Austria’s capital Vienna is one of several European cities that have announced wide-ranging plans to tackle climate change. In 2014, its council published a framework strategy, called Smart City Wien, which aims for a 35 % reduction in local per-capita greenhouse gas emissions by 2030 and an 80 % cut by 2050 against a 1990 baseline (see p. 32 of the attached document). This strategy also includes energy spatial plans, a new sort of planning concept described in section 2b of Vienna’s building regulations. Newbuilds put up in these areas designated for the protection of the environment cannot have fossil fuel heating systems installed. Since most urban areas have little roof space available, solar district heating will be crucial to meeting the city’s ambitious targets.
Chart: Smart City Wien, Vienna City Administration
“Soon, most probably from the second half of this year, energy spatial plans will be adopted in specific districts,” said Emre Koca, Expert for Renewable Energy and Spatial Planning for Vienna. “Installing fossil fuel heating in these protected areas will not be possible. Another aim of the new energy spatial plans is the integration of renewable energy systems into renovation projects, to replace fossil fuel burners.” Possible alternative technologies are district heating, heat pumps or solar thermal systems. The plans have to be approved by the city council, after they are notified by the EU Commission.
Positive effects on SDH market
“We expect that the new policy will spur growth in the renewable heating and district heating markets and will have a positive influence on the solar thermal sector as well,” said Roger Hackstock, Managing Director of industry association Austria Solar. Another driver of growth, according to the organisation, could be the incentive programme that is part of the newly elected government’s coalition agreement for the period from 2020 to 2024. In a chapter titled Phasing Out Fossil Fuels in Space Heating, the coalition partners have promised support for large renewable energy plants, with the aim of raising the average proportion of renewable district heat by at least 1.5 % annually.
Bernd Vogl, Head of Energy Planning for Vienna, noted in an interview with https://www.energie-bau.at/ that he expects the share of renewable energy sources to increase in the district heating sector as well.

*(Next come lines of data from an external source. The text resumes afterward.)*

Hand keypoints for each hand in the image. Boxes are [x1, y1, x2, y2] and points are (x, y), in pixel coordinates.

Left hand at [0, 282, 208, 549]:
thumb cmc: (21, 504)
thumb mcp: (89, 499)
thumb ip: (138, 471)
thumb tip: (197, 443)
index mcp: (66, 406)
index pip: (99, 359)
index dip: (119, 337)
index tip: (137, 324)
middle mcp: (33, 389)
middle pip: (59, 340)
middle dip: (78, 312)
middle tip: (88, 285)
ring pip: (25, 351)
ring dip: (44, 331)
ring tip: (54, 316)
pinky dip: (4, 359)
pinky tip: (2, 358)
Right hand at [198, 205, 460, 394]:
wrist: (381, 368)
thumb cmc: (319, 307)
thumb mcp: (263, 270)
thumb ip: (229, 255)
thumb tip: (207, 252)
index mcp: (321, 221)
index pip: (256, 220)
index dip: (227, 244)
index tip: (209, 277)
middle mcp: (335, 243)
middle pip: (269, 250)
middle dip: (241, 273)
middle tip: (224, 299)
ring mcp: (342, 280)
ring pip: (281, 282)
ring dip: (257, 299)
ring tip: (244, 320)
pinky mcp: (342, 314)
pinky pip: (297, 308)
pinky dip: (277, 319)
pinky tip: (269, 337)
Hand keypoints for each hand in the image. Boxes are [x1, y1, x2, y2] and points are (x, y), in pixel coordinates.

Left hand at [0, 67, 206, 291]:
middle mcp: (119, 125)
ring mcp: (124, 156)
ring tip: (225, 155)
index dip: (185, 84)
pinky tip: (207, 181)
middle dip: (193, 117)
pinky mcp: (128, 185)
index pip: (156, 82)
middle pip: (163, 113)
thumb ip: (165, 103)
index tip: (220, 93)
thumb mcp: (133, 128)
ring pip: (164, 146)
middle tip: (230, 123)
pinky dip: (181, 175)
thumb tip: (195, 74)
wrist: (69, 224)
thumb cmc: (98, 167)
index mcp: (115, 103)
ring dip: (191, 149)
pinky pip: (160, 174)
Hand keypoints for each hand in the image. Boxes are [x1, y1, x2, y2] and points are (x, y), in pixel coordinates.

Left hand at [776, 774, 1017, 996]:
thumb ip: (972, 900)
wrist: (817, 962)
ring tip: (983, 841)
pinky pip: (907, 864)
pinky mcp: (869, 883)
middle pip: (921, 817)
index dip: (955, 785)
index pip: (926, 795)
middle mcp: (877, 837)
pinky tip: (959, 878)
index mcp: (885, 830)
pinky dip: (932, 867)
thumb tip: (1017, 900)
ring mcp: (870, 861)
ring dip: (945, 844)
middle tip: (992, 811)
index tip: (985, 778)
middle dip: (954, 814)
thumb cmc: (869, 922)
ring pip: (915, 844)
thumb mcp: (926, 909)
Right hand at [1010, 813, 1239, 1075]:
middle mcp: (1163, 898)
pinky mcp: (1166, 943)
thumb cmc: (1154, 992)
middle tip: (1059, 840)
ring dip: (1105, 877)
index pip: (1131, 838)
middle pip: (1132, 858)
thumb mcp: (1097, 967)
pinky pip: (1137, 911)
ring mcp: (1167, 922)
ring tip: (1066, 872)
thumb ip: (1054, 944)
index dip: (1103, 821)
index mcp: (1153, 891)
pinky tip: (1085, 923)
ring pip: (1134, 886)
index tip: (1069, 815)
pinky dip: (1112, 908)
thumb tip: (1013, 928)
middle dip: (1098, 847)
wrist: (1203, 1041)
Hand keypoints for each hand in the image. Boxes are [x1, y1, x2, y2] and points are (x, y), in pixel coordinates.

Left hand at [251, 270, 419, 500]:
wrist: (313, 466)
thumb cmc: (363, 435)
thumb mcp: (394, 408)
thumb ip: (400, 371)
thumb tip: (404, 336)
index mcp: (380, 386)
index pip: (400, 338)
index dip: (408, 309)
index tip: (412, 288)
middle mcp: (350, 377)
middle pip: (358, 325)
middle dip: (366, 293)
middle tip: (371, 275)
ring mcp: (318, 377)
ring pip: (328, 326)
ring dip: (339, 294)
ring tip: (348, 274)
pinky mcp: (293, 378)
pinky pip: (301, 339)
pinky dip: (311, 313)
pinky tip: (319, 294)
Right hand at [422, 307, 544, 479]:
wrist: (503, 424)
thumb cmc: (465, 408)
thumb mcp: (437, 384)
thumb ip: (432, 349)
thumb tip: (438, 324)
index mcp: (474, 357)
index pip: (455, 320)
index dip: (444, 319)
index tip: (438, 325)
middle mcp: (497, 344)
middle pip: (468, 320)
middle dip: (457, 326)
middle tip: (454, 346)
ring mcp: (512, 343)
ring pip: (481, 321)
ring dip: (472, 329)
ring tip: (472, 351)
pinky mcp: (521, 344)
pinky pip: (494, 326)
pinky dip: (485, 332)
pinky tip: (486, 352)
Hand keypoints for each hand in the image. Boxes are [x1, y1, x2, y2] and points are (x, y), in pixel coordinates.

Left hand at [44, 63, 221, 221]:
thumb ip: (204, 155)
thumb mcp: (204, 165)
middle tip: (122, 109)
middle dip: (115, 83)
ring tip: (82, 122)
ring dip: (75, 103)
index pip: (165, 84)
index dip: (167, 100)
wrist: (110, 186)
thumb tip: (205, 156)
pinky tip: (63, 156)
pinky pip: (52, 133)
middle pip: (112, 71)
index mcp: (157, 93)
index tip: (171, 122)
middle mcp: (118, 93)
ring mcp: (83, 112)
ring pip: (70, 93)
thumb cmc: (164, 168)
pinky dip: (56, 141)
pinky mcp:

Koca confirmed that the city council had already been looking for suitable areas. “We are currently investigating whether they meet certain requirements and what possible solar thermal energy solutions we could use in district heating.”
A total of 656 m2 of collector area, installed on the roof of a boiler house in Simmering, is used to preheat feed water for the boilers that supply heat to the district heating network.
Competing for roof space
When the conversation turned to residential solar hot water systems, Koca sounded rather sceptical about positive impacts of the new policy on solar thermal deployment. While he said that photovoltaic plants will be used for power generation, he expects heat pumps to take priority over solar thermal in order to meet heat demand from buildings. “So far, solar thermal energy has contributed very little to municipal energy supply, providing as little as 17 GWh to meet gross energy consumption, which comes to 43,000 GWh annually,” he explained. He added that the market for solar thermal energy seems to be declining, as it competes with PV for (the limited) roof space available in urban areas.
The Vienna city council is a committed member of several international networks such as the Energy Cities programme and the EIT Climate-KIC project, where it shares knowledge and, at the same time, benefits from the know-how accumulated by partner cities. “Taking part in these EU-funded projects is important because it helps city officials explain to political decision-makers how the transformation of the energy sector can be implemented at the local level,” Koca said.
|Network (based in)
|Energy Cities (France)
|A total of 1,000 local government officials in 30 countries have teamed up to promote a radical transformation of energy systems and policy and provide citizens with the means to create a decentralised and renewable energy future.
|EIT Climate-KIC (Austria)
|More than 370 international partners, such as universities, businesses, cities and NGOs, use this network to discuss how to set up a zero-carbon economy.
Two networks founded in 2018 support cities on their path to new energy systems.